## [Request]
Please work out how many lines in the records below include the word "pentru", and reply with that number only.

## [Data to use]
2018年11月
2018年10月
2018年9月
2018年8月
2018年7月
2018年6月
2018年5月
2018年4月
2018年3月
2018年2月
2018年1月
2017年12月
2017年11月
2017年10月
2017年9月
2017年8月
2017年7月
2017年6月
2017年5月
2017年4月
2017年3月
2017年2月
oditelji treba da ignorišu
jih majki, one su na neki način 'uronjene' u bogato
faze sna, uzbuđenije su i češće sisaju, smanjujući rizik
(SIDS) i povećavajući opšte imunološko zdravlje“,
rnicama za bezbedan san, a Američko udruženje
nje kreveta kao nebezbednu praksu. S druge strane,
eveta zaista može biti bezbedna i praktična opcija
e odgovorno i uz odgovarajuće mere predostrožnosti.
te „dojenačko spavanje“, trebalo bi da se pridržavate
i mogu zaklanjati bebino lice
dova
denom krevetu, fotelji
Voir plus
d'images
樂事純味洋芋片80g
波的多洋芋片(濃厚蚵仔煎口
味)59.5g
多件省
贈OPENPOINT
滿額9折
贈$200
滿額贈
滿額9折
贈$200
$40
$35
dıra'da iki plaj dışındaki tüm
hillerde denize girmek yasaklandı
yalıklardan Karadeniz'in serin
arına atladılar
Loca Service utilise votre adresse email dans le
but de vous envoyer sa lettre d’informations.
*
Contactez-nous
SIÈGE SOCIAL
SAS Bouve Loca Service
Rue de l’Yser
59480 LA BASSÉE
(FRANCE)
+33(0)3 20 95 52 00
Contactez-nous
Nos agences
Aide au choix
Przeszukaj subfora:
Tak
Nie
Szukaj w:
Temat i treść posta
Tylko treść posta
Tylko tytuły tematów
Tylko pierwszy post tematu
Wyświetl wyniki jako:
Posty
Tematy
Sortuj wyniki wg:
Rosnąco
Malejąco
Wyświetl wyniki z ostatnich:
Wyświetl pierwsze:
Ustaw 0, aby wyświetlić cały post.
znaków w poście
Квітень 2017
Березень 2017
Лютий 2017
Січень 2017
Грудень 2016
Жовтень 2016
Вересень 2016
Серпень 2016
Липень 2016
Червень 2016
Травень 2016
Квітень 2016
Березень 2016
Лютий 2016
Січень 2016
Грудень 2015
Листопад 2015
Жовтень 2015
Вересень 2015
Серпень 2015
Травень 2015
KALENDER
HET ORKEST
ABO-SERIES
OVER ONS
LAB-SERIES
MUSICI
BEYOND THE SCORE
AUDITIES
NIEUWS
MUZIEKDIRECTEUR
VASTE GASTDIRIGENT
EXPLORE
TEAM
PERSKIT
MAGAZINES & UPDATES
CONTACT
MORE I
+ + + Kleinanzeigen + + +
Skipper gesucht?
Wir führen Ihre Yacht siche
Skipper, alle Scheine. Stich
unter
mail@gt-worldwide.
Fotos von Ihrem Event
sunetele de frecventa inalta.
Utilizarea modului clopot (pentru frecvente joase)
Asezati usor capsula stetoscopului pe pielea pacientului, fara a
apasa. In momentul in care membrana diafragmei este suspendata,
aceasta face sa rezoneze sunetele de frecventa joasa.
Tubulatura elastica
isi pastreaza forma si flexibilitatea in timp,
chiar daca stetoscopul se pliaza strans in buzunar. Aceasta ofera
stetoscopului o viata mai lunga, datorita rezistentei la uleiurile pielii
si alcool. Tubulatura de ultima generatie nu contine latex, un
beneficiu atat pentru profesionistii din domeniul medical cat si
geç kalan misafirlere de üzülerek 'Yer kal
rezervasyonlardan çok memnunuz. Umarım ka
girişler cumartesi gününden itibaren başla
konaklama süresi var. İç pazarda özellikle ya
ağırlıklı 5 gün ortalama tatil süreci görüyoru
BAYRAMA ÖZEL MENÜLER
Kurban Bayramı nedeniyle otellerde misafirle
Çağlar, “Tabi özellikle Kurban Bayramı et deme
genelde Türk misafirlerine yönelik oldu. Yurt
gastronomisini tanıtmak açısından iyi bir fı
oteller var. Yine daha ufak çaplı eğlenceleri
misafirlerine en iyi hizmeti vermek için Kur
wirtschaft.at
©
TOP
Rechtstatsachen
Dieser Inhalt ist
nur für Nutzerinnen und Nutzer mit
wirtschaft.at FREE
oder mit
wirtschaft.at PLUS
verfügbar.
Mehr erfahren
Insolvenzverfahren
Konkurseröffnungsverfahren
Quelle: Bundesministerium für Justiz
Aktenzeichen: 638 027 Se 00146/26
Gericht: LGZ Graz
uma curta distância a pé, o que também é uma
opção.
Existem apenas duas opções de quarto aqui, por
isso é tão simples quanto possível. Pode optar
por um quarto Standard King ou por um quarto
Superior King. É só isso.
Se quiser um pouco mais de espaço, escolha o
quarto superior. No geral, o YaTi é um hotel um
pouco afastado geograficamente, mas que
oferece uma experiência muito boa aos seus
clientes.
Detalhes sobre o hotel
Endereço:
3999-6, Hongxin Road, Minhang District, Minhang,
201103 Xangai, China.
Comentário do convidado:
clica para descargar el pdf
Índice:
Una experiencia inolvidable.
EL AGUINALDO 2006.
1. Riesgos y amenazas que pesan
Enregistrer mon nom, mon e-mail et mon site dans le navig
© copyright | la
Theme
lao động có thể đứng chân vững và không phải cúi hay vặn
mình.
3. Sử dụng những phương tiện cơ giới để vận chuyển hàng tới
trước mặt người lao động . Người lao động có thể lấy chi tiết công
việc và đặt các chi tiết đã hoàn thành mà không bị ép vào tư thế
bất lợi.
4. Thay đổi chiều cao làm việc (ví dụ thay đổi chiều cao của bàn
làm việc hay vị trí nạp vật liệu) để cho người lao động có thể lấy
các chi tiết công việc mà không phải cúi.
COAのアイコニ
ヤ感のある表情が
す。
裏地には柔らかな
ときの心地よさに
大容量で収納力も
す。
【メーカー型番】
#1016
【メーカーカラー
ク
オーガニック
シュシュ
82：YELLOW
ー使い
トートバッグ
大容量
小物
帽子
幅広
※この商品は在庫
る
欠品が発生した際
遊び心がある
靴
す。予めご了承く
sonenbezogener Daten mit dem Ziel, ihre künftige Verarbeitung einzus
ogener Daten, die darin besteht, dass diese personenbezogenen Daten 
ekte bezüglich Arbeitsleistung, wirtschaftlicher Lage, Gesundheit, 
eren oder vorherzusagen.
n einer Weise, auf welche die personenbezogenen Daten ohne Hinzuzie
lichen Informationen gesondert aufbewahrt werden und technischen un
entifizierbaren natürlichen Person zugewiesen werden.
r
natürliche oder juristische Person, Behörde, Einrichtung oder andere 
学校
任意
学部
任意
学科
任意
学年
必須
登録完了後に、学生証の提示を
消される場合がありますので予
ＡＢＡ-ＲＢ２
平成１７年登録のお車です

## [Exercise answer]
2